__What the task asks__. Put each line of the rows below into a JSON list of strings, one string per line, and leave out any blank lines.

__Records provided__.
________

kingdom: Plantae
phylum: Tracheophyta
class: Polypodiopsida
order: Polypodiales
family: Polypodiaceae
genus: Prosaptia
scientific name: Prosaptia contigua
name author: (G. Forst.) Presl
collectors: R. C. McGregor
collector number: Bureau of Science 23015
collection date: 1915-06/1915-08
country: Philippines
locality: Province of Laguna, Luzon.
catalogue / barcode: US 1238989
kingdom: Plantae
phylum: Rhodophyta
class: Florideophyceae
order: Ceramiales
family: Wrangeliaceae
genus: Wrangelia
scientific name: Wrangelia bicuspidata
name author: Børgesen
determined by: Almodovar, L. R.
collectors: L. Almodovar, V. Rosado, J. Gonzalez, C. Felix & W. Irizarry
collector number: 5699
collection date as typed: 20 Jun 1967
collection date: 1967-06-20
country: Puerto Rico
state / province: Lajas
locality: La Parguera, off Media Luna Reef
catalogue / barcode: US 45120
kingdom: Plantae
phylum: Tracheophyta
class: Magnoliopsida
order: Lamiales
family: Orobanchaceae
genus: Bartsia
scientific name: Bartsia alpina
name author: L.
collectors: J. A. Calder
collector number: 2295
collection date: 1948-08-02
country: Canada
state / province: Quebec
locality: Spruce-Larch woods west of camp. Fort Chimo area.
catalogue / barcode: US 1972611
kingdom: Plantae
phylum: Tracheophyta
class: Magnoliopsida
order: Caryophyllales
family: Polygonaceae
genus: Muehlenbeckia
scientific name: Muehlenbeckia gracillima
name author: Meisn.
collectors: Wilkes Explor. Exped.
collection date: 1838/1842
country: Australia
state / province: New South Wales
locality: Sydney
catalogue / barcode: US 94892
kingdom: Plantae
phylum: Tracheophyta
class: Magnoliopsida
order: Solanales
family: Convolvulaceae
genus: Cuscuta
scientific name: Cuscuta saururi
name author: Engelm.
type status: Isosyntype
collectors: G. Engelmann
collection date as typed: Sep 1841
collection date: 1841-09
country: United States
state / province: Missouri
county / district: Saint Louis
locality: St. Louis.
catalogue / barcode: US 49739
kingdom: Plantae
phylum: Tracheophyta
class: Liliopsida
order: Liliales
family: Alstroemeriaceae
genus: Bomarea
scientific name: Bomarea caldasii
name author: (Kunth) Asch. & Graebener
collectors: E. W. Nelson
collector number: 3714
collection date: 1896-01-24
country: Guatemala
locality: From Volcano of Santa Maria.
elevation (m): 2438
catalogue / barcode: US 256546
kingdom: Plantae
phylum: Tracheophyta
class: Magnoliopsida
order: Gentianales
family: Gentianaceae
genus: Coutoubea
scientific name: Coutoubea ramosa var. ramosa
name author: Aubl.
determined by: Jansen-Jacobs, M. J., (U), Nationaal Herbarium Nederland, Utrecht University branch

________

__Solved exercise__.
[
  "kingdom: Plantae",
  "phylum: Tracheophyta",
  "class: Polypodiopsida",
  "order: Polypodiales",
  "family: Polypodiaceae",
  "genus: Prosaptia",
  "scientific name: Prosaptia contigua",
  "name author: (G. Forst.) Presl",
  "collectors: R. C. McGregor",
  "collector number: Bureau of Science 23015",
  "collection date: 1915-06/1915-08",
  "country: Philippines",
  "locality: Province of Laguna, Luzon.",
  "catalogue / barcode: US 1238989",
  "kingdom: Plantae",
  "phylum: Rhodophyta",
  "class: Florideophyceae",
  "order: Ceramiales",
  "family: Wrangeliaceae",
  "genus: Wrangelia",
  "scientific name: Wrangelia bicuspidata",
  "name author: Børgesen",
  "determined by: Almodovar, L. R.",
  "collectors: L. Almodovar, V. Rosado, J. Gonzalez, C. Felix & W. Irizarry",
  "collector number: 5699",
  "collection date as typed: 20 Jun 1967",
  "collection date: 1967-06-20",
  "country: Puerto Rico",
  "state / province: Lajas",
  "locality: La Parguera, off Media Luna Reef",
  "catalogue / barcode: US 45120",
  "kingdom: Plantae",
  "phylum: Tracheophyta",
  "class: Magnoliopsida",
  "order: Lamiales",
  "family: Orobanchaceae",
  "genus: Bartsia",
  "scientific name: Bartsia alpina",
  "name author: L.",
  "collectors: J. A. Calder",
  "collector number: 2295",
  "collection date: 1948-08-02",
  "country: Canada",
  "state / province: Quebec",
  "locality: Spruce-Larch woods west of camp. Fort Chimo area.",
  "catalogue / barcode: US 1972611",
  "kingdom: Plantae",
  "phylum: Tracheophyta",
  "class: Magnoliopsida",
  "order: Caryophyllales",
  "family: Polygonaceae",
  "genus: Muehlenbeckia",
  "scientific name: Muehlenbeckia gracillima",
  "name author: Meisn.",
  "collectors: Wilkes Explor. Exped.",
  "collection date: 1838/1842",
  "country: Australia",
  "state / province: New South Wales",
  "locality: Sydney",
  "catalogue / barcode: US 94892",
  "kingdom: Plantae",
  "phylum: Tracheophyta",
  "class: Magnoliopsida",
  "order: Solanales",
  "family: Convolvulaceae",
  "genus: Cuscuta",
  "scientific name: Cuscuta saururi",
  "name author: Engelm.",
  "type status: Isosyntype",
  "collectors: G. Engelmann",
  "collection date as typed: Sep 1841",
  "collection date: 1841-09",
  "country: United States",
  "state / province: Missouri",
  "county / district: Saint Louis",
  "locality: St. Louis.",
  "catalogue / barcode: US 49739",
  "kingdom: Plantae",
  "phylum: Tracheophyta",
  "class: Liliopsida",
  "order: Liliales",
  "family: Alstroemeriaceae",
  "genus: Bomarea",
  "scientific name: Bomarea caldasii",
  "name author: (Kunth) Asch. & Graebener",
  "collectors: E. W. Nelson",
  "collector number: 3714",
  "collection date: 1896-01-24",
  "country: Guatemala",
  "locality: From Volcano of Santa Maria.",
  "elevation (m): 2438",
  "catalogue / barcode: US 256546",
  "kingdom: Plantae",
  "phylum: Tracheophyta",
  "class: Magnoliopsida",
  "order: Gentianales",
  "family: Gentianaceae",
  "genus: Coutoubea",
  "scientific name: Coutoubea ramosa var. ramosa",
  "name author: Aubl.",
  "determined by: Jansen-Jacobs, M. J., (U), Nationaal Herbarium Nederland, Utrecht University branch"
]